This is a relatively high-level 64-bit stack-based virtual machine that is designed to be simple and easy to understand. It works on a size-comprehensive stack-based instruction set and allows granular control over sized operations.
Stack VM is a project intended to be a learning journey into virtual machines, assemblers, and compiler design. A stack-only vm is a challenge both to implement and to write programs for. Stack machines are also usually slower than register-based machines because of the higher number of instructions needed to perform even the simplest operations, and thus result in an increased number of CPU cycles. While register-based architectures can store temporary values into registers, a stack-based architecture has the stack as the only storage option. Because of this, stack machines must repetitively push onto and pop from the stack, calculate TOS (top of stack) offsets, and duplicate values just to access a stored variable.
This project is not intended to be used in production environments.
There are no general purpose registers to be used by the programmer and the only storage options are the built-in stack and heap.
The VM's memory is an interface between the program and the host machine/OS. Pointers inside the VM will point to the data in the host memory. This means that Stack VM pointers are not virtualized. The direct pointer to host memory correspondence is used for fast memory access, which would otherwise be implemented through an array index operation and result in more CPU cycles.
Now, since Stack VM programs have direct access to the host memory, there is the possibility of accessing the host's resources. It is up to the host OS to prevent illegal memory accesses and segfault accordingly.
The operation stack is a contiguous section of memory used to store temporary vales related to ongoing operations (operands and results).
The stack has a fixed size and grows from top-to-bottom.
Stack VM implements a heap memory by acting as an interface between the program and the host memory. Because of this, the heap may not be contiguous and doesn't have a fixed size. Memory blocks can be allocated and deallocated through interrupts, which is one of the high-level features of Stack VM.
A specific internal register that stores the next instruction in the program. The program counter is altered whenever a jump is performed.
The program counter cannot be directly mutated by running programs, but only through jump instructions.
A specific internal register that stores the address of the top of the stack (topmost byte). This register may be altered to efficiently push onto or pop from the stack.
Because Stack VM doesn't virtualize pointers, the stack pointer points to the TOS relative to the host memory.
The stack pointer cannot be directly mutated by the program.
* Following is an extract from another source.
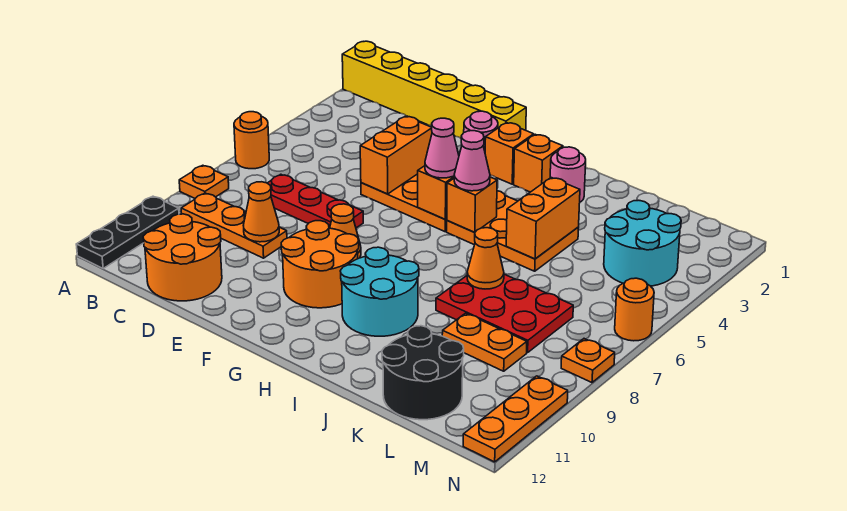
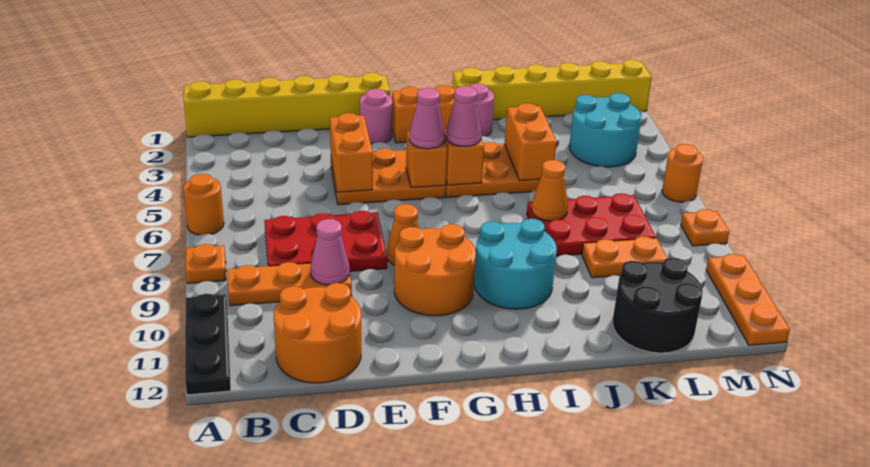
red 1x3 plate [268,174,363,228] -> red 2x3 plate [264,211,387,271]
orange 1x1 cone [243,182,279,242] -> pink 1x1 cone [310,219,350,285]
none -> yellow 1x6 brick [453,60,652,120]

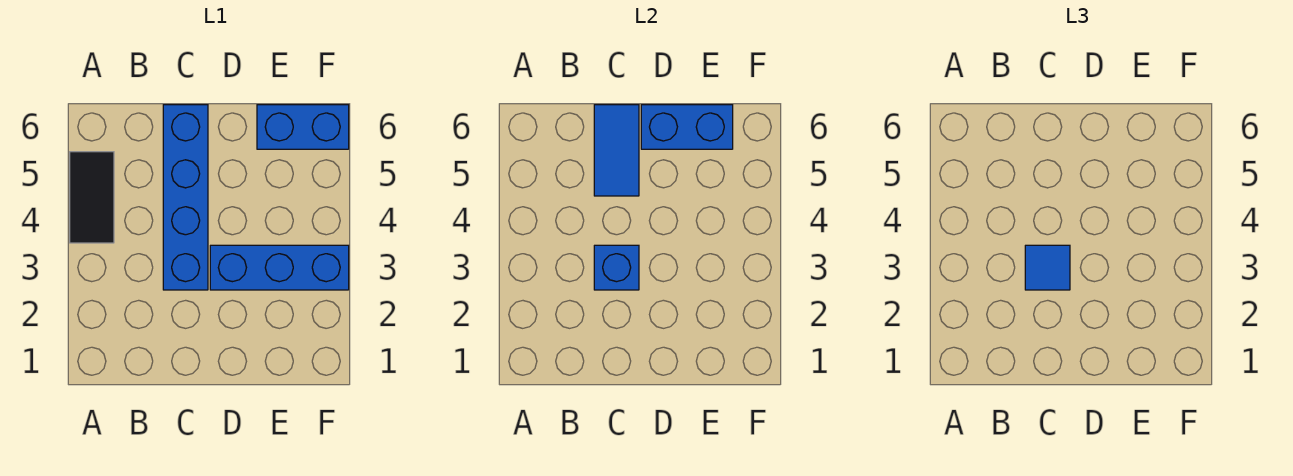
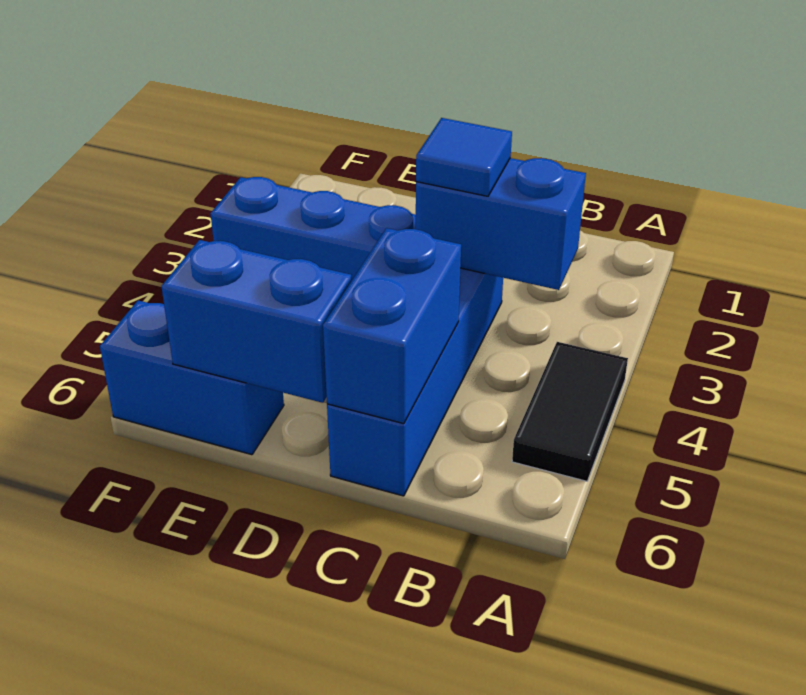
blue 1x1 brick [594,245,639,290] -> blue 1x2 brick [416,158,586,290]
blue 1x2 tile [594,105,639,196] -> blue 1x2 brick [323,228,461,424]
A contiguous section of memory used to store the program's instructions. This memory is read-only and is set once when the program is first loaded into memory.
The VM starts executing the program code from the first byte onwards. So, the first instruction that will be executed by the VM is the first byte of the program space.
Note that pointers in program space are unaware of the underlying host memory. Because of this, when accessing an address in program space (e.g. static data or labels), the program needs to offset the pointer by the address of the program space. This is done through the vtr
(virtual to real) built-in instruction.
Pointers to static data are treated differently than pointers to regular data (stack and heap). To access static data a dedicated instruction may be used.
Offsetting static data upon accessing may seem a preventable overhead, but a virtualized memory space would need to be indexed, resulting in an inevitable offsetting operation. By only de-virtualizing pointers to static data at runtime and using real pointers for regular data, Stack VM reduces the otherwise inevitable overhead of accessing virtualized memory in the majority of cases, assuming the program mostly accesses non-static data.
It's up to the programmer (or compiler) to handle the virtualized static data pointers correctly by using the appropriate instructions and by not mixing virtual pointers with host pointers.
This project and all related files are published under the MIT License.